Dollar breaks all records; hits all-time high of Rs193

Author: News Desk

Rupee continues to lose steam, as on Friday it fell by nearly Re1 against the US dollar in the interbank market on the back of uncertainty over resumption of the IMF loan programme and shrinking foreign exchange reserves.

The rupee was trading at Rs193 during the intraday; however, at close the current settled at Rs192.53 with a loss of Rs0.76 or 0.4%. The slide of the local unit was weighed down by a surging trade deficit, dwindling foreign exchange reserves – that dropped to their lowest level since December 2019 – and a delay in the release of the IMF tranche. Talking to a local news channel, Exchange Companies Association of Pakistan (ECAP) Chairman Malik Bostan said the widening trade deficit and political uncertainty were adding pressure on the dwindling rupee.

“When the new government took charge, the rupee recovered to Rs181 from a record high-level of Rs189; however, after ousted prime minister Imran Khan announced to hold a long march, the rupee once again broke all records,” he said, says a news report.

Political unrest owing to PTI’s protest campaign against the government is eclipsing the new economic team’s focus on economic firefighting.

Former prime minister Imran Khan has announced to march with millions of his supporters towards Islamabad after May 20 to demand new elections to add to the troubles of the economically-challenged PML-N-led regime. Bostan maintained that if the political crisis prolongs, the “situation will get out of hand”.

Regarding IMF, the analyst added that talks with the Fund were very important and the government needs to take some tough decisions to revive the stalled programme.

The market is also eyeing the outcome of Prime Minister Shehbaz Sharif and top PML-N leaders’ meeting with the party supremo Nawaz Sharif in London for any clues on when the new government would withdraw energy subsidies to restart IMF loan negotiations on May 18, and whether it will agree to announce fresh elections or not.

“The State Bank of Pakistan [SBP] also needs to take action to control the free fall of the Pakistani rupee,” he said, adding that the rupee rate cannot be determined by the demand and supply regime.

He also maintained that the rupee-dollar parity would also improve if Imran Khan decided to take back his long march call. “The new government should focus on fixing the economic situation rather than being involved in political debates with the former PTI-led government,” he said.

The analyst predicted that the dollar value would move up to the 195-mark; however, its value will decline significantly later.

Taking to his Twitter, PTI chairman and former prime minister Imran Khan highlighted that the rupee was at an all-time low of Rs193 [per dollar] (from Rs178 per dollar on March 8); interest rates at 15% highest since 1998; stock market down 3,000 points or 6.4%; stock market lost Rs604 billion capitalisation; inflation 13.4% – highest since January 2020. “Reflects lowest ever confidence in imported government,” he wrote.
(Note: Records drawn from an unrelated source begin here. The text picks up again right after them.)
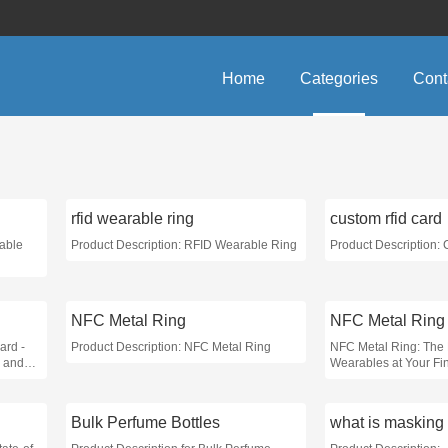
Home
Categories
Cont
rfid wearable ring
custom rfid card
rable
Product Description: RFID Wearable Ring
Product Description:
NFC Metal Ring
NFC Metal Ring
ard -
Product Description: NFC Metal Ring
NFC Metal Ring: The 
 and
Wearables at Your Fin
Bulk Perfume Bottles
“The market [is] awaiting policy [and] action, which [the] imported government has failed to provide. Both myself [and] Shaukat Tareen had warned the “neutrals” that if conspiracy succeeded our fragile economic recovery would go into a tailspin. That is what has now happened,” he added.

Meanwhile, former information minister Fawad Chaudhry criticised the new government for ignoring the economic crisis. “While the so-called government leaders are sitting in London, the US dollar has surpassed 193 […] this drama should end and the government should announce elections,” he wrote.

Exchange Companies Association of Pakistan General Secretary Zafar Paracha has painted a bleak outlook in case the value of the dollar continues to increase and called for imposing an “economic emergency”.

He said the dollar had been reaching a new high every day, noting that it was being traded at approximately Rs193 in the interbank market today, for nearly Rs195 in the open market and around Rs200 in the “grey market”.

“We call [on authorities] every day on the media to manage this country but we don’t see any government,” he said and warned that a persistent increase in the value of the dollar would lead to a “storm of inflation” of “unimaginable” intensity.

Giving the example of Sri Lanka, the island nation that has been facing a severe economic crisis, he said it was “very small a trailer” and the situation in Pakistan could be worse. “There (Sri Lanka) the population is only 25 million and here, we have a population of 250m, with people having weapons in abundance.”